▸ **YOUR TASKS**:
A - Answer these questions from the article on real-time ranking, each briefly:
(i) What position does Theodore Meynard hold, and in which city?
(ii) How often did the earlier system score every activity in the inventory?
(iii) How did the team reduce risk instead of building the service with an ML model straight away?
B - Condense the paragraph of the article on real-time ranking that begins "Previously, our system relied" into a bulleted list that keeps its main facts.

▸ **SOURCE TEXT**:
Theodore Meynard, Data Science Manager at GetYourGuide in Berlin, discusses transitioning the activity ranking team from batch to real-time ranking, highlighting challenges, strategies, and innovations.
In this article, we will outline our transition from a traditional batch-processing system to real-time machine learning. We will dive into the challenges, strategies, and innovations that marked our transition. Dive in to discover how we enhanced our activity ranking system, ensuring our customers are always matched with the most unforgettable travel experiences.
Previously, our system relied on daily batch scoring of every activity in our inventory, with our search service then ranking the activities based on these scores. While this approach was simple to maintain, it had significant drawbacks. It was challenging to personalize the ranking, and it required dependency on other teams when we wanted to test a new scoring or a new logic. Every change ended up taking multiple weeks or even months to be implemented.
To address these issues, we envisioned ML models that could perform real-time inferences using dynamic signals living in a service owned by the team. But to mitigate risks, we didn't jump straight into developing this service containing an ML model. Instead, we broke down the migration into multiple incremental steps, each adding value and allowing us to learn along the way.

▸ **RECORDED INFORMATION**:
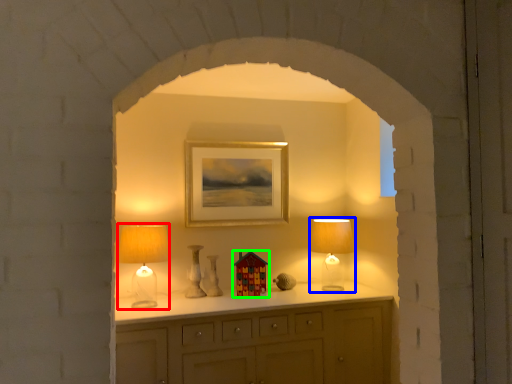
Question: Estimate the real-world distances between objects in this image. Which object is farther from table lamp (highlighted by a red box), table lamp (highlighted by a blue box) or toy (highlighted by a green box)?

▸ **SOLUTION LIST**:
A -
(i) Data Science Manager at GetYourGuide, in Berlin.
(ii) Daily.
(iii) It divided the migration into multiple incremental steps, each of which added value and let the team learn along the way.

B -
- Every activity in the inventory was scored daily in a batch, and the search service ranked activities by those scores.
- The approach was simple to maintain but had significant drawbacks.
- Personalizing the ranking was difficult.
- Testing a new scoring or logic depended on other teams.
- Each change took multiple weeks or even months to implement.